HIDDEN GEMS Slowpho’s “Hi-Fi Sounds for Young Norwegians“ Is a Time Capsule  By James Gui · February 08, 2023

The title of Slowpho’s 2002 debut Hi-Fi Sounds for Young Norwegians may have cheekily namechecked its target audience, but their lighthearted blend of drum & bass, lounge, and trip-hop captivated a worldwide audience in the wake of the dot-com crash. According to their label’s website—one of the only online sources of information on the duo still available—this album was voted Album of the Year by customers on CDNow, the online music distribution giant that was taken over by Amazon that same year. Nowadays, a quick Google search only reveals their music on aggregator sites, but to dig up more about their history one needs to trawl through Archive.org links. A stunning relic of a bygone musical moment, Hi-Fi Sounds for Young Norwegians holds up in its innovative blend of Christian Watkins’s productions and singer Hilde Drange’s Björk-esque drawl.

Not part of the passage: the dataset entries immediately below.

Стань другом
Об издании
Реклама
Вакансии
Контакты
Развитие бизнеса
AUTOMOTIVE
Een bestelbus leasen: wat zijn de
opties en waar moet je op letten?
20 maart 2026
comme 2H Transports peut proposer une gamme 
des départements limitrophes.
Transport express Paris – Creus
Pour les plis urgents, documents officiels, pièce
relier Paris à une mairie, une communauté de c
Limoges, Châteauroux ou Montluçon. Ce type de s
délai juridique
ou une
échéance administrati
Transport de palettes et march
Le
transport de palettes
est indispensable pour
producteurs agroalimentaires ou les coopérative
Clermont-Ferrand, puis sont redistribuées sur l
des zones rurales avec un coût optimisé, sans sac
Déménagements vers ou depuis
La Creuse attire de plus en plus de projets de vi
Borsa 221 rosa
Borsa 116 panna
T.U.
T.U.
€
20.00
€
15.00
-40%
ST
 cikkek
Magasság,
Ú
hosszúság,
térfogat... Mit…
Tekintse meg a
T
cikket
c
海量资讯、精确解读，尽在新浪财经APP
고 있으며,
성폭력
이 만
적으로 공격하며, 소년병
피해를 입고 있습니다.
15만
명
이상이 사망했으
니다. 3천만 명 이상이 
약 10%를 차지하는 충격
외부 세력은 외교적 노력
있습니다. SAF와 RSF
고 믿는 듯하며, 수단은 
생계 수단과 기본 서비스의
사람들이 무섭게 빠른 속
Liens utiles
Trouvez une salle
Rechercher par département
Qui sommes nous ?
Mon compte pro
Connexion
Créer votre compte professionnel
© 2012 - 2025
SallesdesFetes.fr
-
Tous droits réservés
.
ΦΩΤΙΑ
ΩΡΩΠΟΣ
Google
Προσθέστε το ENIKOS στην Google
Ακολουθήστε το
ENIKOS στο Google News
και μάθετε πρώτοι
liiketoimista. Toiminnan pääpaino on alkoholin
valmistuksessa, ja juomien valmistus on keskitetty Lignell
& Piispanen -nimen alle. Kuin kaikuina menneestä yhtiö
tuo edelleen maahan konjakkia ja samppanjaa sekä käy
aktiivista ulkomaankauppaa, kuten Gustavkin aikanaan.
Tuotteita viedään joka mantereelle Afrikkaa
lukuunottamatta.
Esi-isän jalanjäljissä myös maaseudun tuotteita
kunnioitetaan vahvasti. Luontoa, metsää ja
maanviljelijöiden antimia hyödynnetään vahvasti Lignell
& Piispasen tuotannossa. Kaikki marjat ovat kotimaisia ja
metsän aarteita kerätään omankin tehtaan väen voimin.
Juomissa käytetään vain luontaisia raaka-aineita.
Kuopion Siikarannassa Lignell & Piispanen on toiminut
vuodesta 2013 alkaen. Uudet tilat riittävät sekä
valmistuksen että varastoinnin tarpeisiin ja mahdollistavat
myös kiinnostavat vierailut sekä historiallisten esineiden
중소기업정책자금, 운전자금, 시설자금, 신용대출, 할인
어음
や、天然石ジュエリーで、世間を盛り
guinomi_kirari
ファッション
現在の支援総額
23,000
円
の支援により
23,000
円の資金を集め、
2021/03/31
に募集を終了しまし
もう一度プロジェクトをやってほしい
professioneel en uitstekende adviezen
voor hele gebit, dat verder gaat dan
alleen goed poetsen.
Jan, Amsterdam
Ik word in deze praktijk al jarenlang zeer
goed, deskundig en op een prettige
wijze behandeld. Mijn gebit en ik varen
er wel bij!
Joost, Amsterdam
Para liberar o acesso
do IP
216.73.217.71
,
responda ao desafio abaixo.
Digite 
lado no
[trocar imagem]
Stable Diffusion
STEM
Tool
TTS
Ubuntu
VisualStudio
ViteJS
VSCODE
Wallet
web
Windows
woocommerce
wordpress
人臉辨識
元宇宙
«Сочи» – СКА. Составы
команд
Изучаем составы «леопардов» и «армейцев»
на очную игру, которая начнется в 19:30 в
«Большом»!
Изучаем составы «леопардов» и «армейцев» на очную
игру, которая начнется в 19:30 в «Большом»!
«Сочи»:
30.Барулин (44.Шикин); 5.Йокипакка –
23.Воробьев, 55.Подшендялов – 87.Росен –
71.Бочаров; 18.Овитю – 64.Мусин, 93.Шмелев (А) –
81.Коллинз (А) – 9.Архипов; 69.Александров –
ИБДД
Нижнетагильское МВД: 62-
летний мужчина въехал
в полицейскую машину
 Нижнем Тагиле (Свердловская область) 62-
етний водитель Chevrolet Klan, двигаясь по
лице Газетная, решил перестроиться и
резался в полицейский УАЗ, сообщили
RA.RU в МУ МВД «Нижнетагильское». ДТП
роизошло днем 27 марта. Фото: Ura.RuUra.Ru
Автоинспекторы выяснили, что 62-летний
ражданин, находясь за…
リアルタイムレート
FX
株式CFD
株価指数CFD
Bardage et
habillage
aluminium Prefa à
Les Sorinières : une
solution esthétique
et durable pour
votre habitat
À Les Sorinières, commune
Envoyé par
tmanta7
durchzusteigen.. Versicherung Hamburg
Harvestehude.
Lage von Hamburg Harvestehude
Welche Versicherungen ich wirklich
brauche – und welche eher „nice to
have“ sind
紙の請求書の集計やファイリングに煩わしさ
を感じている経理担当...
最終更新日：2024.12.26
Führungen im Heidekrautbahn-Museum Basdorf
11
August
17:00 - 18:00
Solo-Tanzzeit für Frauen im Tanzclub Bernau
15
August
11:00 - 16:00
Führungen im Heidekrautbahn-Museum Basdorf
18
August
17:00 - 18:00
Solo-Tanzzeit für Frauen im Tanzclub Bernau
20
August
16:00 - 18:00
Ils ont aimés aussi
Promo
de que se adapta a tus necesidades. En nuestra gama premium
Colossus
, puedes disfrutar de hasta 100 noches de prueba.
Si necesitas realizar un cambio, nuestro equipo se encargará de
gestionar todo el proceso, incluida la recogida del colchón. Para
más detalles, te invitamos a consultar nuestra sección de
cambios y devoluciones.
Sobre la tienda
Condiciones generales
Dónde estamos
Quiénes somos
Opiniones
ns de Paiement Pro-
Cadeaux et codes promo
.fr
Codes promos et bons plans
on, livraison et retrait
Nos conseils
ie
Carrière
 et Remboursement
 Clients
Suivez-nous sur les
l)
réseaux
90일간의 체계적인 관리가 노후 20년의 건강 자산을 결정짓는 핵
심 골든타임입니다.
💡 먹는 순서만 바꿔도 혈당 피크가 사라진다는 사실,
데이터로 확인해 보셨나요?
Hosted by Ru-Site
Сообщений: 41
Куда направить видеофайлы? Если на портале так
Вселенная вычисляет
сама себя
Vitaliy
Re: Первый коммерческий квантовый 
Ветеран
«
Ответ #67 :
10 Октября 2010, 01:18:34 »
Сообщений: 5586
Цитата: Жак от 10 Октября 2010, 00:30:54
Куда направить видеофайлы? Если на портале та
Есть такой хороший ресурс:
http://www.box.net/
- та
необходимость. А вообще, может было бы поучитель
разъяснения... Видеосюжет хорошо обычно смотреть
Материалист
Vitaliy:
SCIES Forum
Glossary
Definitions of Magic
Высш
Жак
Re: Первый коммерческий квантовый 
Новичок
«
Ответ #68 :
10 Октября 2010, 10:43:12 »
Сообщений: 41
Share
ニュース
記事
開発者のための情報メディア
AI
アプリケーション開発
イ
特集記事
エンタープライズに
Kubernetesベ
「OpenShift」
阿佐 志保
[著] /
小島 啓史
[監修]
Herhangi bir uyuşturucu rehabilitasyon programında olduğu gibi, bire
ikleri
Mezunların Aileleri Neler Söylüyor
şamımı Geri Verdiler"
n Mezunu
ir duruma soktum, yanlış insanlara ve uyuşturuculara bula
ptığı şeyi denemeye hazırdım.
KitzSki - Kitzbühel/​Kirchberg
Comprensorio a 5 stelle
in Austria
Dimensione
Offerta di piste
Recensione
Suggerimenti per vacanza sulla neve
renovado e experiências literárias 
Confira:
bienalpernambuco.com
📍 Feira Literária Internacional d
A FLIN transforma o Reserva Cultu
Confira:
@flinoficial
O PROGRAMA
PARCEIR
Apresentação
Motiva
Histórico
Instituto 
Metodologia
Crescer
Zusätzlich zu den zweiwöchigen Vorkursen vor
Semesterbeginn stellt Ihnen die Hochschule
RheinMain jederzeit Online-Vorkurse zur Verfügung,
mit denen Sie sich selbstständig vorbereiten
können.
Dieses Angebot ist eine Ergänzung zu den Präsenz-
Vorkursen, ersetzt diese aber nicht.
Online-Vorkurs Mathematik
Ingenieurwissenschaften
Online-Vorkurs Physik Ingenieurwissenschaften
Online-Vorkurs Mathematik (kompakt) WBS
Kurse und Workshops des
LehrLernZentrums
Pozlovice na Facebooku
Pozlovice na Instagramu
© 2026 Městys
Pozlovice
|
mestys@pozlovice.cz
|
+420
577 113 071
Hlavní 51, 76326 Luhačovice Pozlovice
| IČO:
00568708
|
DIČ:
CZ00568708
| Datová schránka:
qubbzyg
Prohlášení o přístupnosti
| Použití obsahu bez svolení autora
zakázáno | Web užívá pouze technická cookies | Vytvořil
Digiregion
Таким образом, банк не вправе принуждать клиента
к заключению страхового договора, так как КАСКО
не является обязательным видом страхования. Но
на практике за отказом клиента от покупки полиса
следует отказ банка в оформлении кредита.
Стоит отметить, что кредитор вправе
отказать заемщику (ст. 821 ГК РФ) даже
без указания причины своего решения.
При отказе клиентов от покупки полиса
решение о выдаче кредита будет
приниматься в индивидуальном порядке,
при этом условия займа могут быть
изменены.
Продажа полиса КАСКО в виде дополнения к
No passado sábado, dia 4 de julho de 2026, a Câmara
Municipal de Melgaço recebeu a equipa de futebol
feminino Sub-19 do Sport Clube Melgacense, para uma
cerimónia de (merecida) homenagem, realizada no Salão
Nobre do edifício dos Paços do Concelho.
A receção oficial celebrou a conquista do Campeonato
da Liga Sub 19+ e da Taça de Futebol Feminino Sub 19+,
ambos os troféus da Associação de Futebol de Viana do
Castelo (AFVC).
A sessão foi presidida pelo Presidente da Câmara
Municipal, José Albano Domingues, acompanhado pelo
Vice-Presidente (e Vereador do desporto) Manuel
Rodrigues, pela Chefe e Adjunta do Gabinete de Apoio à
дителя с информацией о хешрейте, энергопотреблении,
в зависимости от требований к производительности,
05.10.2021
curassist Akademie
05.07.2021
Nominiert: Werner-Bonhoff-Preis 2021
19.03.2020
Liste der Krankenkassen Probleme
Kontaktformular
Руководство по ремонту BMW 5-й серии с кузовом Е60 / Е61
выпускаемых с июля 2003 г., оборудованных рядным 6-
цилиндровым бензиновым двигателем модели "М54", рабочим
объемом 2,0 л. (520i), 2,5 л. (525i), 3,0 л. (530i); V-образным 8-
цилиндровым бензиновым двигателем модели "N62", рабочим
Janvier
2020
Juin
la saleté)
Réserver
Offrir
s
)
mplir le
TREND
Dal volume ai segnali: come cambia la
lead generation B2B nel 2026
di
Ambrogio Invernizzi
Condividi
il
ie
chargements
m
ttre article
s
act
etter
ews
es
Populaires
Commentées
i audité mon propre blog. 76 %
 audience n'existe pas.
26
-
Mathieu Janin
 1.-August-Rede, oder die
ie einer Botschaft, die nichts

Inspired by the Bristol trip-hop sound of Massive Attack and Portishead, Slowpho began in 1997 as a duo of Kjetil Nordhus and Watkins; Drange joined later that year. Soon the trio once again became a duo, with Watkins and Drange carrying the torch. Watkins’s drum & bass and IDM-inspired productions toggle between liquid-smooth and noisily gritty, and Drange’s jazzy vocals spill across the grid like water trickling through a rocky outcropping of percussion. Their incorporation of lounge elements—see “Hotel Sleep” and its bossa nova rhythms—found an eager fanbase in Japan, which was undergoing its own lounge revival with the Shibuya-kei phenomenon. A peek at the band’s website’s guestbook reveals additional fans from Paraguay, France, China, and “Deep South Texas.”

The diversity of Slowpho’s fanbase matched the range of sounds they incorporate on Hi-Fi. “Porn” opens the record with a vaporous synth, easing the listener into their universe with a distant saxophone and jittery percussion. Drange sings her lyrics at such a slow place you barely notice their content, delivered at an aloof distance: “I’m not annoyed, I’m just bored beyond belief/ Believed in porn as a celebration, a liberation, a freedom of speech.” In comparison to the opener’s slow burn, things pick up on “Would You,” a breakneck drum & bass track. “Dial” continues in the same vein, with dubstep-inspired sub-bass underlying a metallic synth. While “The Sea” ironically contains earthy and visceral bass and industrial snares, “Inhale” sublimates the duo’s sound into an airy cloud of synth, vocals, and impressionistic piano. The harp synths in “Sick” sound like they could be outtakes from a Yasunori Mitsuda score; on the other hand, “Falling” channels an orchestral whimsy that sounds like the soundtrack to a Paddington rave. While Slowpho’s time in the sun may have passed, this record is a testament to the compositional imagination that spurred their brief underground popularity.